____ Texto do exercício

Homofobia, transfobia, xenofobia, claustrofobia, necrofobia, tecnofobia, bolsonofobia e sua urnafobia, lulofobia e sua morofobia... Não sei não, mas, com tanta fobia assim, acho que o mundo se fobou. Outro dia, um cara, que se diz meu amigo, mas adora me fazer de ignorante, perguntou-me: Professor, você é triscaidefóbico? Triscaidefóbica é a senhora sua mãe! Foi o que tive vontade de responder, mas, como sempre, calei-me. Disse apenas que nunca tinha visto palavra mais feia, tinha som de jamanta desgovernada espatifando vitrines. O desgraçado, depois de um risinho amarelo, iniciou a uma humilhante aula de etimologia. Ou seria etimofobia?

________
____ Registros fornecidos

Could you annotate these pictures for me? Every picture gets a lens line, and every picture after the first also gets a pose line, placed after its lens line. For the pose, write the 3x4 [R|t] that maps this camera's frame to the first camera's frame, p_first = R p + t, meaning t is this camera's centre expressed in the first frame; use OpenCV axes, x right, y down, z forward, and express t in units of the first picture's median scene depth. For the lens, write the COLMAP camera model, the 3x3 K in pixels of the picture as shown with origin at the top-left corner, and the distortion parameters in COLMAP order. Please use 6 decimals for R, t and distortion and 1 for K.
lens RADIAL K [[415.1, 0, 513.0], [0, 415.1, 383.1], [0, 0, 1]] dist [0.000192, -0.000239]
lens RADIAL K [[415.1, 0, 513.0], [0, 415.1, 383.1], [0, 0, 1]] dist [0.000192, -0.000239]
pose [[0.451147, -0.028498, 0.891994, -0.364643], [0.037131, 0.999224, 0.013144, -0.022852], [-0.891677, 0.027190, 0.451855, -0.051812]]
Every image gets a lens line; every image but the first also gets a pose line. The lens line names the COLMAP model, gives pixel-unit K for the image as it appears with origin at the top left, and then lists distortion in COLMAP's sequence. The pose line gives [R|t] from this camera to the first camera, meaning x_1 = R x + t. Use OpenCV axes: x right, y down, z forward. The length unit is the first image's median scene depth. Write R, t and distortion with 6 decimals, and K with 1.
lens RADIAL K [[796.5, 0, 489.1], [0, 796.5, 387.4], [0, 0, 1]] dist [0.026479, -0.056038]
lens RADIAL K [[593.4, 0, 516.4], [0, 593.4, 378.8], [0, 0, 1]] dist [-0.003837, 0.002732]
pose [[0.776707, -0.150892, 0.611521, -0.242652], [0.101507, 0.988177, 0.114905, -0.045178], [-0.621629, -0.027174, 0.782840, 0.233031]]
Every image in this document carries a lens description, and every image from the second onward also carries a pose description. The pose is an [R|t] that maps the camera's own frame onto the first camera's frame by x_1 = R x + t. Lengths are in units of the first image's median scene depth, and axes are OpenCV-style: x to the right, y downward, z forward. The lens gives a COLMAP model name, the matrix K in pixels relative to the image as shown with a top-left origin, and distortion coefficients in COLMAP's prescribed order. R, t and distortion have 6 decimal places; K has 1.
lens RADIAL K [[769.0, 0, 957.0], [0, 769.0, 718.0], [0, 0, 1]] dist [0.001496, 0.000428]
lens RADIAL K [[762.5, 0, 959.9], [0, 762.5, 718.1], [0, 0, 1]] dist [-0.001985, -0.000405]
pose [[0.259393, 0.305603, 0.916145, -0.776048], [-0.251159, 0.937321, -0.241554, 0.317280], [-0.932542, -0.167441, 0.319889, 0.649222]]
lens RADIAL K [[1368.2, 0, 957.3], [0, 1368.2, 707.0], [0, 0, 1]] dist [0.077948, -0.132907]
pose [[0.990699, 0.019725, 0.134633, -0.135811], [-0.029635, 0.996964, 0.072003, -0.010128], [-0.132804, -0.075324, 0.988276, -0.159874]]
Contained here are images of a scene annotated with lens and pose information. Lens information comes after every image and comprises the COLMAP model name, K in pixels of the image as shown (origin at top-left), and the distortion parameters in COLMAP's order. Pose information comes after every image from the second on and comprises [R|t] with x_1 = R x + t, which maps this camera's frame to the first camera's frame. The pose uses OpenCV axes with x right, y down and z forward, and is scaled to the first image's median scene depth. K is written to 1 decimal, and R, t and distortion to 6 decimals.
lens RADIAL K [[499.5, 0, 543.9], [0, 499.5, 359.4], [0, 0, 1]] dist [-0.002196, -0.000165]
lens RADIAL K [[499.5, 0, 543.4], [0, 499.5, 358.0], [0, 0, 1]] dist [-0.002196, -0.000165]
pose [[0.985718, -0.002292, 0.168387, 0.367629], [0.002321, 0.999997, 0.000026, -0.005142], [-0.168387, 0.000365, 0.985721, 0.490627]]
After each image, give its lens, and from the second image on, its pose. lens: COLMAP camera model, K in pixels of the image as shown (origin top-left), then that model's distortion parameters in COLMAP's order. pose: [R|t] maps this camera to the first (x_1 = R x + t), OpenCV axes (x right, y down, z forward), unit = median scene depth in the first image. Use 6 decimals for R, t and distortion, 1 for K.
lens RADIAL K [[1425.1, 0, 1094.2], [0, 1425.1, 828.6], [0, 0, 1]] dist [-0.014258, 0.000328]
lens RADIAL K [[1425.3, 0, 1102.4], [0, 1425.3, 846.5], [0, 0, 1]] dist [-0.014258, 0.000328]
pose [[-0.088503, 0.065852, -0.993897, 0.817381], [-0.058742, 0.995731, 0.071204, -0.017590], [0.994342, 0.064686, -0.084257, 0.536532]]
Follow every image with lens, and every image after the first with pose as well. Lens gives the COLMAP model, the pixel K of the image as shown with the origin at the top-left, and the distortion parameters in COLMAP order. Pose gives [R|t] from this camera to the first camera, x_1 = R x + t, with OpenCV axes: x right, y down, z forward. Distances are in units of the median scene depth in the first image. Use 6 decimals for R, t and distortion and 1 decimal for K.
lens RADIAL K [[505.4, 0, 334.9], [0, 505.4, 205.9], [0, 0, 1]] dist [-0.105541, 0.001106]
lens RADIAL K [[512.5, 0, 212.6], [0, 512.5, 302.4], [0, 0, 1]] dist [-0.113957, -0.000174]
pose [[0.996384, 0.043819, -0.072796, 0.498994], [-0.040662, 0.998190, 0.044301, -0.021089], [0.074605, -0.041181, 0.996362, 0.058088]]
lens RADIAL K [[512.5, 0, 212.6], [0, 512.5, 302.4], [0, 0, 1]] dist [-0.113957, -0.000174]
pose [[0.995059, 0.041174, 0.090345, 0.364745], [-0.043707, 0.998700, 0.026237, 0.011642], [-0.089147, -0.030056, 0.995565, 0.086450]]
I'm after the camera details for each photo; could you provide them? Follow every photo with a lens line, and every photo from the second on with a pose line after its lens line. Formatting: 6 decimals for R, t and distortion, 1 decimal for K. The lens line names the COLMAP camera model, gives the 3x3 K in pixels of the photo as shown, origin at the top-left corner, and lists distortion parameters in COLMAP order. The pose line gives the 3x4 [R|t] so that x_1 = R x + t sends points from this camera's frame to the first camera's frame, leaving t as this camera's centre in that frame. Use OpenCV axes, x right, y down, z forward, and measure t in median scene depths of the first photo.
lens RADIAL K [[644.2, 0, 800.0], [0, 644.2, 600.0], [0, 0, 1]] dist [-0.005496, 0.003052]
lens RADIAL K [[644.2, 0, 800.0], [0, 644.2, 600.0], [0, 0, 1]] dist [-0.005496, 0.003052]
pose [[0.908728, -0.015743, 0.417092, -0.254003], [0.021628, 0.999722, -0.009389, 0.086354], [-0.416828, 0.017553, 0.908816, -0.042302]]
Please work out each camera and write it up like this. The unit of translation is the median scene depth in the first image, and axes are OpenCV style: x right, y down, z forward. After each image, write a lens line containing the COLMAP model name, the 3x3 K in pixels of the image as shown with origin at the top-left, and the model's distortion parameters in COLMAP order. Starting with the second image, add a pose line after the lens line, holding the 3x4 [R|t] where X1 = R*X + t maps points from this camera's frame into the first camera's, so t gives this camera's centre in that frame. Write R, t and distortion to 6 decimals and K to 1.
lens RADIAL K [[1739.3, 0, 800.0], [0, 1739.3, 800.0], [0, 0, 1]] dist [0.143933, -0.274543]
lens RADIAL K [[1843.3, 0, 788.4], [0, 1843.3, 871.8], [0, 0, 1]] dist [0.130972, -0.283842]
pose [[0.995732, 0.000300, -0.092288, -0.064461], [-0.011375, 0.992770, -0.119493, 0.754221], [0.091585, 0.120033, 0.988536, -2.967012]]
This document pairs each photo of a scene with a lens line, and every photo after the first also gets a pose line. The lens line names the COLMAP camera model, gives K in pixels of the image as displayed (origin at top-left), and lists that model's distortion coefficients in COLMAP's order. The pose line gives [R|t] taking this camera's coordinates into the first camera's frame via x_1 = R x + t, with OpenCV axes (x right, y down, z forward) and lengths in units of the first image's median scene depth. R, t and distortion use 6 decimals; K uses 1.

________

No texto sobre fobias, a que som é comparada a palavra "triscaidefóbico"?

Resposta à tarefa => Ao som de uma jamanta desgovernada espatifando vitrines.